You can see life in the couple that has thrown themselves across the altar in the middle of a church service, the wife wearing a bright green dress despite the depth of darkness she is bringing to God.
You remember what life is when you think of who your father was when you were in sixth grade right before your parents’ divorce. On a sun-bleached rainbow lawn chair beneath an ancient oak tree in your backyard, your father sat with a jar of moonshine in his hand. You met him under that ancient oak tree and sat in the grass, and you let him wear his sunglasses, and you acted like you couldn’t see the tears spilling out from beneath them. His arm scooped around you and pulled you close to him, as if not holding you tight enough meant he’d never hold you again. You let your dad cry, and when he said, “I love you, Roo,” you smiled and said, “I love you too, dad.”
You remember what life is when you think of your mother standing beneath the doorway to her bathroom, her eyes swollen beyond means. She laughs a little, attempting to cover up the sob beneath it, “A daughter should never see her mother cry this much.” When you tell her it’s okay and put your arms beneath her to hold her in a hug, her tears become heavier and her sobs louder. You tell her you love her, and she cries hard enough for you to know the words I love you more are traced between her shakes.
You remember what life is when you round the corner to the living room and see your grandmother crying on her late brother’s birthday. She tells you of her last moments with him, how they sat and stared at images of him when he was healthy and whole. She cries when she recounts the images, and how she sat there knowing what goodbye lingered between each picture.
You know what life is when your best friend wants the phone number of a cute guy at a restaurant, so you pull some strings and get the number from one of his coworkers: a failed ask-out of your own might I add. You take an old perfume box and label it, “Hottie’s number for a hottie’s b-day” on the inside. You rip pink streamers off your pom-pom from the breast cancer awareness football game during football season and stuff it in this box.
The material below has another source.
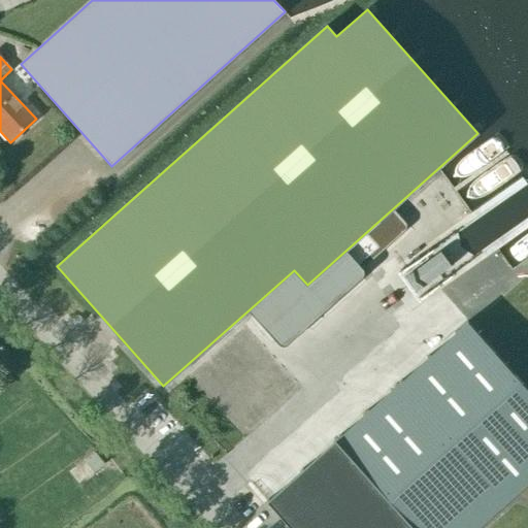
[(427,239),(450,221),(437,204),(414,224),(427,239)]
She giggles as you give her this old box, relatively confused as to why you have a camera pointed at her, and she jumps up and down once she opens it and realizes what’s hiding beneath the ocean of pink.
You know what life is when you are in your friend’s apartment, and everyone is over the fun and has gone to bed. Four of you sit in the family room. You’re falling off the slowly-deflating air mattress, your friend and her boyfriend stand before you drinking a weird type of egg-nog mixture, and your other friend sits at the counter in a somewhat broken barstool. You are tired, but you stay up and listen to her explain the difference between Judaism and Christianity as she drinks her odd egg-nog. You listen to your other friend ask more questions, and you listen to your friend respond. Occasionally you throw in a question, but for most of it your head tiredly bounces back and forth in the conversation.
You know what life is when your friends sneak you into the local bar at 17 by paying the cover fee and saying, “The five of us are all 18.” They wave you inside, but first they place a red star on your hand that screams underage!! A random guy comes up to you and says, “Let’s dance,” and sweeps you up off your feet before you get to say no. When you get home, you see a red star printed on the inside of your upper arm. You question the migration of the star, and the only explanation you can conjure up is that you had too much fun dancing.
You know what life is when you know it is more than extreme, it is unavoidable.
Even when you think you know what she is, she will tell you she is something greater if you let her be.